President Obama announced yesterday that ten states have agreed to implement bold education reforms and will receive flexibility from No Child Left Behind.

These ten states will now have the flexibility needed to raise student achievement standards, improve school accountability, and increase teacher effectiveness. The ten states approved for flexibility are Colorado, Florida, Georgia, Indiana, Kentucky, Massachusetts, Minnesota, New Jersey, Oklahoma, and Tennessee.

Here’s what Governors, state education chiefs and education stakeholders are saying about the announcement:

Colorado Education Commissioner Robert Hammond: “The waiver really supports our state system of continuous improvement and allows schools and districts to focus their energies on one accountability system designed to elevate student achievement.”

Georgia Governor Nathan Deal: “This waiver will give Georgia the flexibility we need to pursue our goals of student achievement. We appreciate the cooperation of federal officials as we seek to prepare young Georgians for higher education and the jobs of tomorrow.”

Indiana State Superintendent of Public Instruction Tony Bennett: “I applaud the U.S. Department of Education for providing states the flexibility they need to drive academic achievement for all students.
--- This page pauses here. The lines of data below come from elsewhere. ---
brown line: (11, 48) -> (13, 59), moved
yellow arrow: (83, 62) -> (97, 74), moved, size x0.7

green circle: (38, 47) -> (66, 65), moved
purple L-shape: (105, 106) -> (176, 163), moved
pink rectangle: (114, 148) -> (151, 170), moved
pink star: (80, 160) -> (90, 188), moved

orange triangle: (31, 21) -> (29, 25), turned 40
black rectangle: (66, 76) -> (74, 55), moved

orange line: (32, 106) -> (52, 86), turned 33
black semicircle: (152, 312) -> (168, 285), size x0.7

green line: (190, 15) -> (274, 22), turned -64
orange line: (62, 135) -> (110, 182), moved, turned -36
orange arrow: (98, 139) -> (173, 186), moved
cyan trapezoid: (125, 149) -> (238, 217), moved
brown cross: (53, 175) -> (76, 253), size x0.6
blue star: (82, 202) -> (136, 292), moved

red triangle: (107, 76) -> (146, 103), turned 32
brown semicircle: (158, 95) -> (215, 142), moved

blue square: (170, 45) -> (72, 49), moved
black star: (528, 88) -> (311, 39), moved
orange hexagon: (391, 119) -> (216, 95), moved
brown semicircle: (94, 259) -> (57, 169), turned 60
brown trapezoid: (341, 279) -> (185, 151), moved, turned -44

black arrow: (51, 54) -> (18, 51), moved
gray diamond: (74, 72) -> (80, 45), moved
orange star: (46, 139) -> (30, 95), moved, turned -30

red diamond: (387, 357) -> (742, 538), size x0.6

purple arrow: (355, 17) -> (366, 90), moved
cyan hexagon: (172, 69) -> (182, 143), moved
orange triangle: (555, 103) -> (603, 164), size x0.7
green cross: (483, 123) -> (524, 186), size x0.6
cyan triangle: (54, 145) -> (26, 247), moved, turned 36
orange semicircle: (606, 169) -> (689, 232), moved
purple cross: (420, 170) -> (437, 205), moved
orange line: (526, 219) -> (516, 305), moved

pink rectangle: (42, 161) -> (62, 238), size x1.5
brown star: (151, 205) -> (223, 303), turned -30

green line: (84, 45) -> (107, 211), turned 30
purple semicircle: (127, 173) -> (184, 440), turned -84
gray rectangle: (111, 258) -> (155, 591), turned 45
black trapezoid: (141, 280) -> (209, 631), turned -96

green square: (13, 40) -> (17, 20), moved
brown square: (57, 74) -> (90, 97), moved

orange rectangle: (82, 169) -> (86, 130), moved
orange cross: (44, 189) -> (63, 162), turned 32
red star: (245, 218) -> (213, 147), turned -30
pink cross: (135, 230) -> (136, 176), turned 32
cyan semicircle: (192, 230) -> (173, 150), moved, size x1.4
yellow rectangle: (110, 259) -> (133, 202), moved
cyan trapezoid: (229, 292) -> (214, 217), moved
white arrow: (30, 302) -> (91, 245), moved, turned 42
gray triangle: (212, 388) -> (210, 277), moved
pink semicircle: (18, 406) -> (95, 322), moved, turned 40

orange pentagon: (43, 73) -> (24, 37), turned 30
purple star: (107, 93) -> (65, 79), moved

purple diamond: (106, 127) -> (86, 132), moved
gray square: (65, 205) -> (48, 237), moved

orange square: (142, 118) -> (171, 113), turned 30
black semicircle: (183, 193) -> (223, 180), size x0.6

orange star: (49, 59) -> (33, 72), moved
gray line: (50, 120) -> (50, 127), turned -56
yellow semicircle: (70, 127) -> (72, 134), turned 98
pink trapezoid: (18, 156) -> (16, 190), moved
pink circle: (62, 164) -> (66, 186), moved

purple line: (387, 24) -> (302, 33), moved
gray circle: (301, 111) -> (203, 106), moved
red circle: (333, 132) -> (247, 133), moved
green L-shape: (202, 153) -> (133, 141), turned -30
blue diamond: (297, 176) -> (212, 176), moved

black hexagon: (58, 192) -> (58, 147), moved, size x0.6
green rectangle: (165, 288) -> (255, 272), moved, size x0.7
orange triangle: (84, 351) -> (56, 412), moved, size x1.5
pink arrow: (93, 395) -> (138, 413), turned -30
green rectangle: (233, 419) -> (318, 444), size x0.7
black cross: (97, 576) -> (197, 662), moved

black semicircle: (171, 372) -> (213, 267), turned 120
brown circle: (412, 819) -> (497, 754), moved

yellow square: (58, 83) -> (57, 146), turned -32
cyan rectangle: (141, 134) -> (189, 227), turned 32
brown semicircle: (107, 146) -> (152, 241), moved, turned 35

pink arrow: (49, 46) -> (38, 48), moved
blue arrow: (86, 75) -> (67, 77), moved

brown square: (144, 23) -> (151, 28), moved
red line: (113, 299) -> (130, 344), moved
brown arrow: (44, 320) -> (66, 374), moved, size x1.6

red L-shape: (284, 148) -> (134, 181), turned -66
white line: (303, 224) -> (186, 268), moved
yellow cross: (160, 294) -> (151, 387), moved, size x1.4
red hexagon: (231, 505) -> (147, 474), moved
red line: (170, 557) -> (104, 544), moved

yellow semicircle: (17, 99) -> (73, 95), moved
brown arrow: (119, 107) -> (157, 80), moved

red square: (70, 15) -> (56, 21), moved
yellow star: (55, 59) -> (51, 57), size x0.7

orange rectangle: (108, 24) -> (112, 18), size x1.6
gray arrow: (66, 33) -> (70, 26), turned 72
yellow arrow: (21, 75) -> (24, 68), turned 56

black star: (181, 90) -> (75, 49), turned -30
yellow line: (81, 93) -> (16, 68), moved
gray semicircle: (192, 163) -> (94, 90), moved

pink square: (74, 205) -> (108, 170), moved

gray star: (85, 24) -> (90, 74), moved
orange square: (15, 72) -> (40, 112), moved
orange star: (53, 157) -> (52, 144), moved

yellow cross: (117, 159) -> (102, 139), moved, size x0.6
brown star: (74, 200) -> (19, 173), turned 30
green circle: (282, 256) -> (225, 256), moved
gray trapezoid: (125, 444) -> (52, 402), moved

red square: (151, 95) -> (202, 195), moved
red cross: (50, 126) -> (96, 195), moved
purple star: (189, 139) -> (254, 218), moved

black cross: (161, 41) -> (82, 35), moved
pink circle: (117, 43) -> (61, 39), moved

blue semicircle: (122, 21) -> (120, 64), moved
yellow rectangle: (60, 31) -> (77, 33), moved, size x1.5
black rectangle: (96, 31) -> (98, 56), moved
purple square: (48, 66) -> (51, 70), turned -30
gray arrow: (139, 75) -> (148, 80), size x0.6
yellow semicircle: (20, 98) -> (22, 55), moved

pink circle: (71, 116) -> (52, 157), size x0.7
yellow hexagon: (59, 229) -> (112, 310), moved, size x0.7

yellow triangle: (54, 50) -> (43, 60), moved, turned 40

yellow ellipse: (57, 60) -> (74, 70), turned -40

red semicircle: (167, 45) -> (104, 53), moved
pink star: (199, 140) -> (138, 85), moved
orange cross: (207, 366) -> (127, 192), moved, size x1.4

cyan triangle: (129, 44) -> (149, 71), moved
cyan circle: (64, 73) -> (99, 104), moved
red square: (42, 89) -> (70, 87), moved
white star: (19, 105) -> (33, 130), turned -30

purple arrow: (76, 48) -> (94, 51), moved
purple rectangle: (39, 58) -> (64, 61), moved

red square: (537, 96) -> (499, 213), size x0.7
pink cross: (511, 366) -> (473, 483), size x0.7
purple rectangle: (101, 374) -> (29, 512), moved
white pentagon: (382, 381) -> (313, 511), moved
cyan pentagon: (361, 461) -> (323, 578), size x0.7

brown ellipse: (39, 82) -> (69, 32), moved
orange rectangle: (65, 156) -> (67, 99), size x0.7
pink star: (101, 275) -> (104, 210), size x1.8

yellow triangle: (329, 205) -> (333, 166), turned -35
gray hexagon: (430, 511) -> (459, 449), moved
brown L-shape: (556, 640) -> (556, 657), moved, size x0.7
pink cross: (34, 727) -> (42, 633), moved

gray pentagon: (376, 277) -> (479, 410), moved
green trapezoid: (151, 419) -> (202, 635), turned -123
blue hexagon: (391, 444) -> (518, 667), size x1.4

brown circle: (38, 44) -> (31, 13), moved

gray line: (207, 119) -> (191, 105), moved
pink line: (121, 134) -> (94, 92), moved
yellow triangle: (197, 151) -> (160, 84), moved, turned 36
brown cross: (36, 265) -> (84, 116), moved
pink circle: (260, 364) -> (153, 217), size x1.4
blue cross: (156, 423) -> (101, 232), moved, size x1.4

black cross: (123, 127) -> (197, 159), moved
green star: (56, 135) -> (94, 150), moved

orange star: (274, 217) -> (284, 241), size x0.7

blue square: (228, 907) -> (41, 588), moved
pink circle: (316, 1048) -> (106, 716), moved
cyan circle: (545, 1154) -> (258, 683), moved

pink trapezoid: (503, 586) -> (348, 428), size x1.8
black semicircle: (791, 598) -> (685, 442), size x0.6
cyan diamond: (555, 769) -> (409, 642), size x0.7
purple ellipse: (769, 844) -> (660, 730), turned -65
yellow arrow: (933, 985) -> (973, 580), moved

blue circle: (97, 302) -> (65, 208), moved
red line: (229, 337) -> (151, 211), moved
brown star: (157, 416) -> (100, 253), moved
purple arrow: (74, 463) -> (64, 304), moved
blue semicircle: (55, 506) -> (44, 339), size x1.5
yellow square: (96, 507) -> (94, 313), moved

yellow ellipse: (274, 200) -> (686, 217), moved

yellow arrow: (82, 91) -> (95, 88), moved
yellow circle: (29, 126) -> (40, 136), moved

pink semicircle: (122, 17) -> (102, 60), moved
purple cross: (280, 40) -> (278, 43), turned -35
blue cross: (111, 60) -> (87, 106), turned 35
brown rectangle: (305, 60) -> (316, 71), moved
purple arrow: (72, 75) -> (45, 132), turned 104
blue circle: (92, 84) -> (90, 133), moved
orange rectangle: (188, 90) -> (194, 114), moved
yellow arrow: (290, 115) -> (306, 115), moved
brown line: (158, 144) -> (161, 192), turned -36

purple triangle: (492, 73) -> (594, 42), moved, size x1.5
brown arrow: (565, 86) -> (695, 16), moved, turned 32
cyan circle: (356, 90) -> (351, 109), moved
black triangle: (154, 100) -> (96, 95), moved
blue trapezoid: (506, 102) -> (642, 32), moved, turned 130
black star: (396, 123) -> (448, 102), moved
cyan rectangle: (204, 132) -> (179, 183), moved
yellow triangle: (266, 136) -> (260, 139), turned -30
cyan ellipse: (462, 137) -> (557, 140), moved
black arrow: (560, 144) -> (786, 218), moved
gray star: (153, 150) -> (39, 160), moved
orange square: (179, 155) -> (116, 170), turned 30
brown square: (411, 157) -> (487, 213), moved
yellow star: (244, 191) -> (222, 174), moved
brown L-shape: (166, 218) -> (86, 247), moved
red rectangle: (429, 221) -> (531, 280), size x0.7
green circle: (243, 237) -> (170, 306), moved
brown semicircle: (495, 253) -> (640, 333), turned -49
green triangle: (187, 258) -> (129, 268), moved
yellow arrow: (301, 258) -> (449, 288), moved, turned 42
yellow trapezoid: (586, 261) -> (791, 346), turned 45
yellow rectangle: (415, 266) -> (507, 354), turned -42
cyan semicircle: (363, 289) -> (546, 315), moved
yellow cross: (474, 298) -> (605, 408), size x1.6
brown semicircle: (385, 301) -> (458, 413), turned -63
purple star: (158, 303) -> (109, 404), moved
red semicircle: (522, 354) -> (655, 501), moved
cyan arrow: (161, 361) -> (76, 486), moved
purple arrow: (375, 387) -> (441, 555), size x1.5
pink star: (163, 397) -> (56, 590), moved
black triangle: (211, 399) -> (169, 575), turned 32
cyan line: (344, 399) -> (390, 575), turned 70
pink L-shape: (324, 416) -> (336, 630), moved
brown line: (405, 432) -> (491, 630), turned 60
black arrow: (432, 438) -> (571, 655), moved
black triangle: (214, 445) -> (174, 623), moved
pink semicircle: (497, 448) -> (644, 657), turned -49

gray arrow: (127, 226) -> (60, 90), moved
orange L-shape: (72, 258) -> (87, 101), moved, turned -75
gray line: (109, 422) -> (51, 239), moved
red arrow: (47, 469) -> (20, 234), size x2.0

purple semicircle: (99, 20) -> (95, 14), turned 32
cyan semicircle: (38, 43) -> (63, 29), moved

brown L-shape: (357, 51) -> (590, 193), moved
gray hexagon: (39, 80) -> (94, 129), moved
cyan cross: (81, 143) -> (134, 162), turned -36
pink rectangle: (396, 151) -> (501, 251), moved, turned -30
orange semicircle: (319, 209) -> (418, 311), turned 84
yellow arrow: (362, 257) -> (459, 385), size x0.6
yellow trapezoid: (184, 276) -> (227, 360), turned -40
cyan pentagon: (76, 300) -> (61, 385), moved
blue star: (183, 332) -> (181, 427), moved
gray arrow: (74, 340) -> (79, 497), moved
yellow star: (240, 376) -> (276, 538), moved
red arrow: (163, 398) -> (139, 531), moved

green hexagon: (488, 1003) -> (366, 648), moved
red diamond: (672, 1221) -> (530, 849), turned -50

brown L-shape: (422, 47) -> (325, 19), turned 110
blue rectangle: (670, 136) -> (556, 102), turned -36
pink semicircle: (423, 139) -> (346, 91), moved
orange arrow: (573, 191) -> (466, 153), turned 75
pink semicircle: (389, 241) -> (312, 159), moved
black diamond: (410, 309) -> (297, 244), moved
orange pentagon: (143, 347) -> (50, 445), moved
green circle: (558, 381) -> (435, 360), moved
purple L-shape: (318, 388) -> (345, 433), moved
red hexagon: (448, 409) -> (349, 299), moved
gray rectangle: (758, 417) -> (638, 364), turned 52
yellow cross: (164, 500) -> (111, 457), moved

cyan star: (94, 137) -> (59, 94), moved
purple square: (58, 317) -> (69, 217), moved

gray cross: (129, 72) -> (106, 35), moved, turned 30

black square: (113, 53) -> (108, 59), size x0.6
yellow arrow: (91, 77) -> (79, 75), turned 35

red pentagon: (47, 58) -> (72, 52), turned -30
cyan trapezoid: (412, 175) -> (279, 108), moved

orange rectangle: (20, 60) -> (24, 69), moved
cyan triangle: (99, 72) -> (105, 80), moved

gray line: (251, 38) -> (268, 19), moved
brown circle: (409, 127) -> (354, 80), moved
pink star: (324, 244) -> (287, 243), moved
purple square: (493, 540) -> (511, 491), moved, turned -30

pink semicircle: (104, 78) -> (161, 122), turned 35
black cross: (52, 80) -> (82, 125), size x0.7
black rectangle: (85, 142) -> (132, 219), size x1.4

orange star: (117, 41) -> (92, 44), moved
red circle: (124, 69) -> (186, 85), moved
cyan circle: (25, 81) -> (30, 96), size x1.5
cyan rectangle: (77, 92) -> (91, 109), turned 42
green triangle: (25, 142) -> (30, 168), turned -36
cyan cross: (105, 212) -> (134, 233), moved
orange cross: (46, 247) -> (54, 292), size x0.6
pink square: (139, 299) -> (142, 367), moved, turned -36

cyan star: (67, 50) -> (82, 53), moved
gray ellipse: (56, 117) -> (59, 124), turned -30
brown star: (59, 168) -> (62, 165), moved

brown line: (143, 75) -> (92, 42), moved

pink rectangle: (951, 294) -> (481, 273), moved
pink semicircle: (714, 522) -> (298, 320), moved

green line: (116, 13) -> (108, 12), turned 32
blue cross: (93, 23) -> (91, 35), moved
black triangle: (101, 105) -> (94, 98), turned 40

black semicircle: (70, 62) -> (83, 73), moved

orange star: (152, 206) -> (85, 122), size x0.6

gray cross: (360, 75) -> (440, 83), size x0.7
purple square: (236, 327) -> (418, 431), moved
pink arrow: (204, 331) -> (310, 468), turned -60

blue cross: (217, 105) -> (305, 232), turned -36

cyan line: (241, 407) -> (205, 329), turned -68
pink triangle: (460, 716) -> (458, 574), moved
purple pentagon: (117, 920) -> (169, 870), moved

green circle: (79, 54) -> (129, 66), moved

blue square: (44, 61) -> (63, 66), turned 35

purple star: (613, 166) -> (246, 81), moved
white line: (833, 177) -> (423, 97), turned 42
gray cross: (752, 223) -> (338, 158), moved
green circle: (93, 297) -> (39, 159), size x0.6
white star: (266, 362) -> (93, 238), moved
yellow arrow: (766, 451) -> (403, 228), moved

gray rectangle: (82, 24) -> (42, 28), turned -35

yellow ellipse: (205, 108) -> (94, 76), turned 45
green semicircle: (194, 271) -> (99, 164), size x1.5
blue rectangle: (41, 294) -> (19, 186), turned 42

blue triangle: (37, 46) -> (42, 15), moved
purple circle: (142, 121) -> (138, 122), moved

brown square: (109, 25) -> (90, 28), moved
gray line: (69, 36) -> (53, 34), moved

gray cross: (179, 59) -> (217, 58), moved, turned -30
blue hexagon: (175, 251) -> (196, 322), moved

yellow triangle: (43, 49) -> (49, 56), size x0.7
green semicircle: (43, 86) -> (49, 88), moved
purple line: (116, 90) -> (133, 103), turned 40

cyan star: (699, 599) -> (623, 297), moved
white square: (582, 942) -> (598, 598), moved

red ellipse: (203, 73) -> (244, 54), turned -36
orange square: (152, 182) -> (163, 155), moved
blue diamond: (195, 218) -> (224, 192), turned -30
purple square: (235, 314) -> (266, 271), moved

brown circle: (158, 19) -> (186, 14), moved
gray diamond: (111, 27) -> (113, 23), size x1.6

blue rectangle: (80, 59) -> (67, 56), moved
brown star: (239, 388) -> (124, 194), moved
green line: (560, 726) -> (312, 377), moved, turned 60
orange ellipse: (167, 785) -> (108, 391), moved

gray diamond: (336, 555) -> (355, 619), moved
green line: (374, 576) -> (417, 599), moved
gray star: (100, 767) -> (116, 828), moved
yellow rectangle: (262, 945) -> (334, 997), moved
Indiana’s commitment to comprehensive reform has enabled us to be among the first states receiving a waiver.”

Kentucky Governor Steve Beshear: “This federal flexibility opens a new chapter in the Commonwealth’s work to ensure a well-educated citizenry.”

Minnesota Education Commissioner Brenda Cassellius: “Now, with the support of the U.S. Department of Education and Secretary Duncan, we will be able to better address those inequities and create an educational system that better serves our every Minnesota student.”

Tennessee Department of Education Commissioner Kevin Huffman: “It’s just not helpful or realistic to label schools and districts as failing, especially when they are making significant academic gains. This waiver is all about approving achievement for all students while closing persistent achievement gaps.”

National Education Association: “We’re encouraged by President Obama’s and Secretary Duncan’s efforts to provide NCLB waivers for relief,” said NEA President Dennis Van Roekel.  “These states have committed to working with teachers, parents, and other community stakeholders to implement changes designed to better support students. Our members look forward to being part of a true partnership with school and community leaders to think creatively about how to help all students thrive with this new flexibility.”

National Association of State Boards of Education: “States and state boards of education are at the fore of innovation in education as they continue to develop and improve policies to help every student become college- or career-ready. It is heartening to see the Administration recognizes this hard work by starting to relieve states of the burden imposed on them by a law that set out worthy but perhaps unrealistic goals.”

The Education Trust: “In this new approach, the federal government takes responsibility for ensuring that states set meaningful goals for all groups of students — particularly low-income students, students of color, students with disabilities and English language learners, all of whom are too often shortchanged by state and local education policy.”